According to water polo referee, Terry Sayring, like most accomplished coaches, Barnett's coaching style was considered somewhat demanding and strict, though he retained a sense of humor. He trained his players to a strong defense that pressed opponents and could quickly move to counterattacks on offense.

==Olympic coaching and management==
Barnett had a long career coaching the U.S. Senior Men and U.S. Junior National teams, which he managed while remaining as a Head Coach at Newport Harbor High School. From 1996-2004, he Chaired the Men’s International Olympic Committee for USA Water Polo, where he was in charge of the National program. Prior to taking over the Men’s National Team, from 1976-1982 Barnett managed the U.S. National Junior Team, leading them to a number of championships. From 1997-1998, Barnett helped author manuals that helped unify playing rules for all levels of United States Water Polo competition.

==U.S. Senior National team coach==
Barnett coached the U.S. National men's water polo team from 1985-1992.
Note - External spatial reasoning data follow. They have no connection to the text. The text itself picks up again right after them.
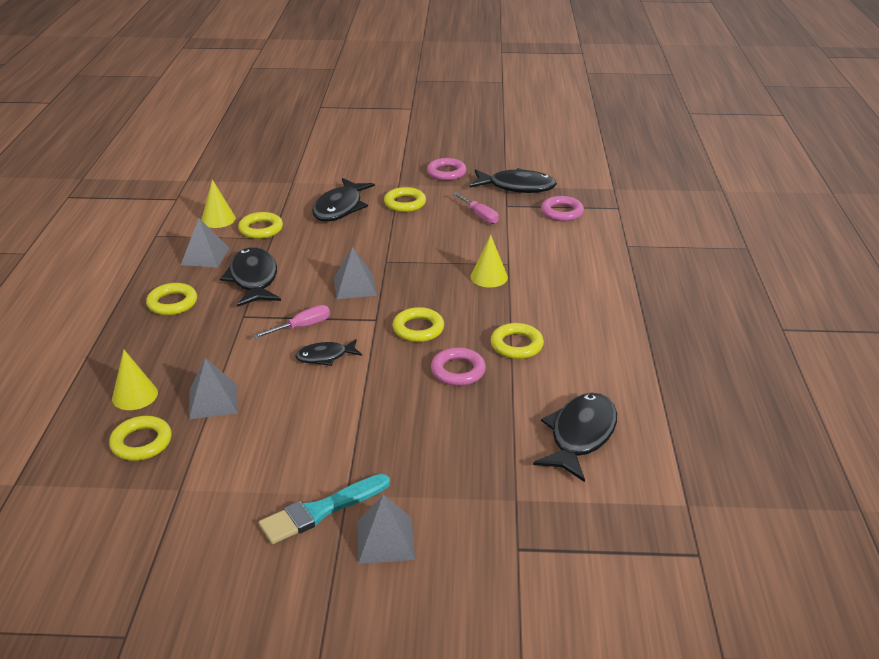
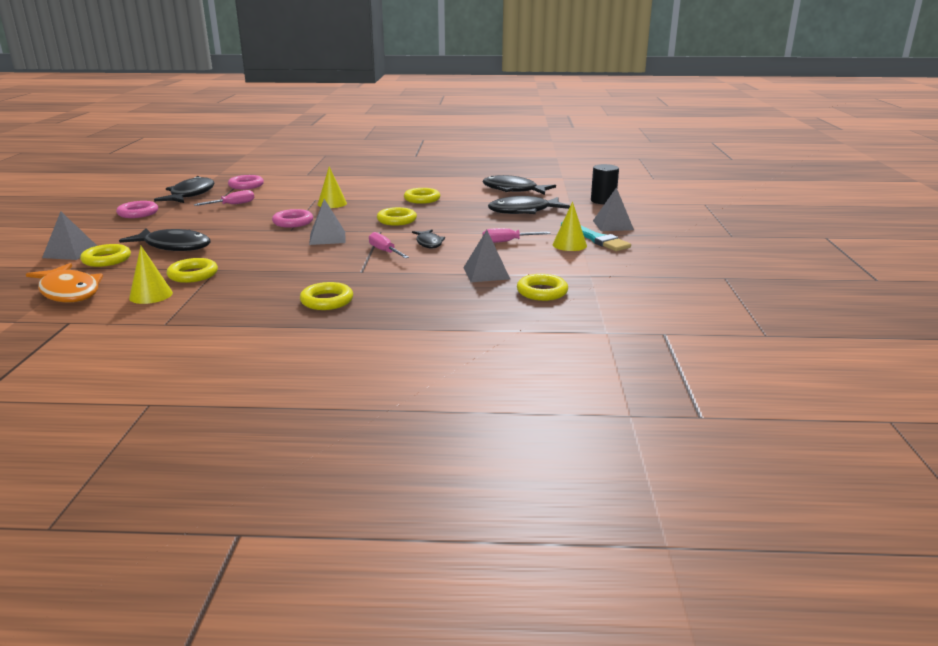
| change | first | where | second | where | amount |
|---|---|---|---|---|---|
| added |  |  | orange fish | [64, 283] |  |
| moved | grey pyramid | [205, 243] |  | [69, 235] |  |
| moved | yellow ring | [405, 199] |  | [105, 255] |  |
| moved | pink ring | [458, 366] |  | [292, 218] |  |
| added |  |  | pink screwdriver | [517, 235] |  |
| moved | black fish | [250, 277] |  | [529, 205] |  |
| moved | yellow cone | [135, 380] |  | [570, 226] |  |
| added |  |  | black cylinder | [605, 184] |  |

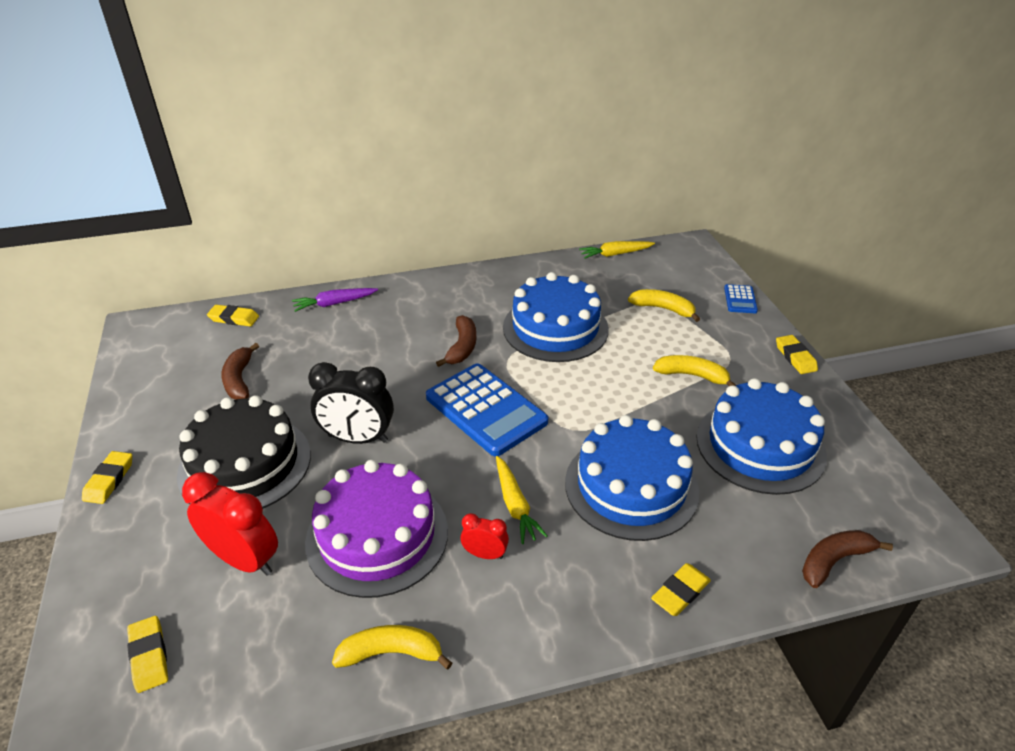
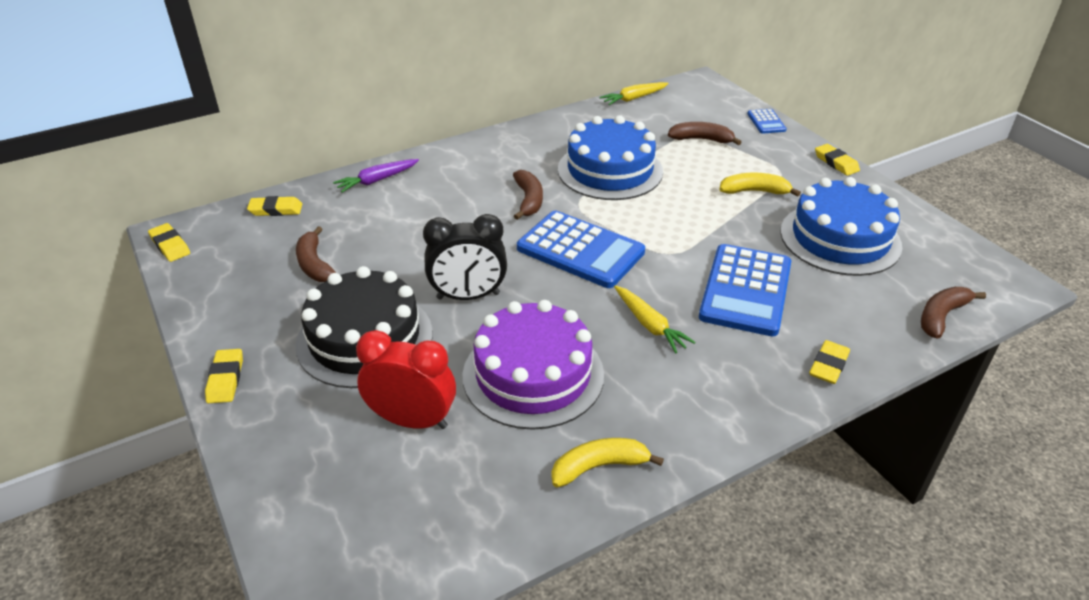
| change | first | where | second | where | amount |
|---|---|---|---|---|---|
| moved | yellow eraser | [147, 654] |  | [169, 242] |  |
| recoloured | yellow banana | [664, 305] | brown banana | [705, 133] |  |
| replaced | blue cake | [632, 478] | blue calculator | [745, 290] |  |
| removed | red clock | [484, 536] |  |  |  |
===1988 Seoul Olympic silver medal coach===
In the accomplishment for which he became best known, he led the U.S. Men's water polo team to a silver medal at the 1988 Summer Olympics in Seoul, Korea. Pre-Olympic favorite Yugoslavia and the U.S. team were part of group play in their first Olympic match, where the U.S. team bettered Yugoslavia 7-6. But Yugoslavia performed better in the remaining rounds of group play, with the U.S. team recording a loss to the team from Spain in a score of 9-7. With more overall goals, the Yugoslavian and U.S. teams both advanced to the semi-final rounds, where they each won their first match and were later paired in the final match for the gold medal. The U.S. final match with Yugoslavia was tied 6-6 in regular play, but in overtime Yugoslavia took a 9-6 lead making the first three goals, and later won the gold medal with a 9-7 overtime win under Head Coach Ratko Rudic. The team from the Soviet Union took the bronze, and the West German team placed fourth. Members of the 1988 Olympic water polo team included goalie Craig Wilson, Jody Campbell, Peter Campbell, Kevin Robertson, and Douglas Kimbell, who were returning members from the 1984 Olympic water polo team.

===1992 Barcelona Olympic coach===
He led the U.S. Olympic team to a fourth-place finish at the 1992 Summer Olympics in Barcelona.

===International meets coached===
During his tenure as National team coach, in non-Olympic international competition he led the National team to a first-place gold medal at the 1987 Pan American Games, and to a second place silver medal at the Pan American Games in 1991. In World Championship competition, he led the U.S. National team to a fourth-place finish in 1986, and another fourth place finish in 1991. He coached the U.S. National team at the FINA Cup competition in 1985, 1987, 1991, and 1987. In 1991, he led the U.S. National team to a FINA World Cup Championship.

He retired from coaching water polo at Newport Harbor High School in 2015.

Barnett died at the age of 76 on December 24, 2018 of leukemia at his home in Laguna Beach, California. He was survived by his wife Marcia and two children.

===Honors===
Barnett became a member of the USA Water Polo Hall of Fame in 2000. An annual award for distinguished coaching bearing his name was created by USA Water Polo to honor his achievements. He became a member of the Long Beach State Hall of Fame in 2005.